Alerta vermelho na economia! Inadimplência dispara e afeta 81,7 milhões de brasileiros em 2026. Dívidas sobem e apertam o bolso da população. Saiba mais!
Um estudo inédito da Serasa Experian revela um cenário preocupante para a economia brasileira: a inadimplência atingiu 81,7 milhões de brasileiros em fevereiro de 2026. Esse número representa um aumento de 38% em comparação com fevereiro de 2016, quando a inadimplência era de 59 milhões de pessoas.
O valor médio das dívidas por pessoa também subiu, passando de R$ 5.880,02 em 2016 para R$ 6.598,13 em 2026, indicando um aumento de 12,2%.
Apesar da queda nas taxas de juros, implementada pelo Comitê de Política Monetária (Copom), as projeções indicam que a inadimplência não deve diminuir significativamente nos próximos meses. Isso se deve a uma combinação de fatores, incluindo a correlação entre taxas de juros e inadimplência, que não é o único determinante.

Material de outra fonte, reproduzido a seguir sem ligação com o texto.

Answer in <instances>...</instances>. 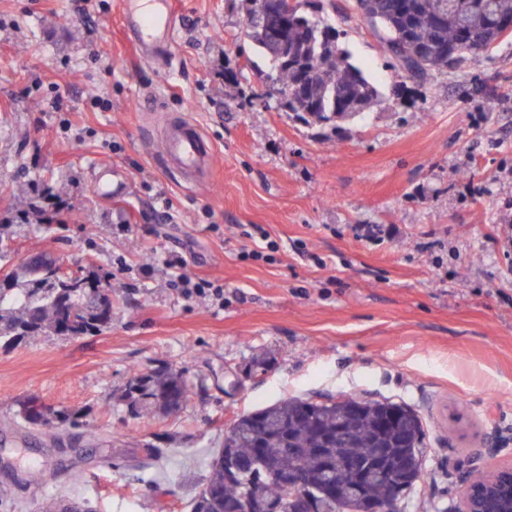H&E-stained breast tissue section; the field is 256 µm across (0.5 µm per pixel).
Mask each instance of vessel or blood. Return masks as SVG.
<instances>
[{
	"label": "vessel or blood",
	"instance_id": "vessel-or-blood-1",
	"mask_svg": "<svg viewBox=\"0 0 512 512\" xmlns=\"http://www.w3.org/2000/svg\"><path fill=\"white\" fill-rule=\"evenodd\" d=\"M121 19L124 36L140 57L166 66L172 63L176 43L172 0H121ZM213 155L196 122L184 116L170 120L158 152L164 167L187 180L211 162Z\"/></svg>",
	"mask_w": 512,
	"mask_h": 512
}]
</instances>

A atividade econômica também desempenha um papel crucial, e o nível de atividade econômica naquele momento é um fator importante.
A economista-chefe da Serasa Experian, Camila Abdelmalack, ressalta que a situação atual é influenciada pelo alto comprometimento da renda da população. Em média, os brasileiros destinam 70,5% da sua renda para contas básicas e dívidas, deixando pouco para alimentação.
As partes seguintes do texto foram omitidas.